* **ASSIGNMENT**:
Print each entry below precisely as it reads.
### GIVEN RECORDS ###
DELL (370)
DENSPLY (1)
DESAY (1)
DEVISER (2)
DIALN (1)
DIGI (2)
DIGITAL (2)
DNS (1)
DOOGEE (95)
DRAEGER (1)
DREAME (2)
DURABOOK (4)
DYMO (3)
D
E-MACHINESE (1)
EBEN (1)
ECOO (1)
###
* **TASK RESULT**:
DELL (370)
DENSPLY (1)
DESAY (1)
DEVISER (2)
DIALN (1)
DIGI (2)
DIGITAL (2)
DNS (1)
DOOGEE (95)
DRAEGER (1)
DREAME (2)
DURABOOK (4)
DYMO (3)
D
E-MACHINESE (1)
EBEN (1)
ECOO (1)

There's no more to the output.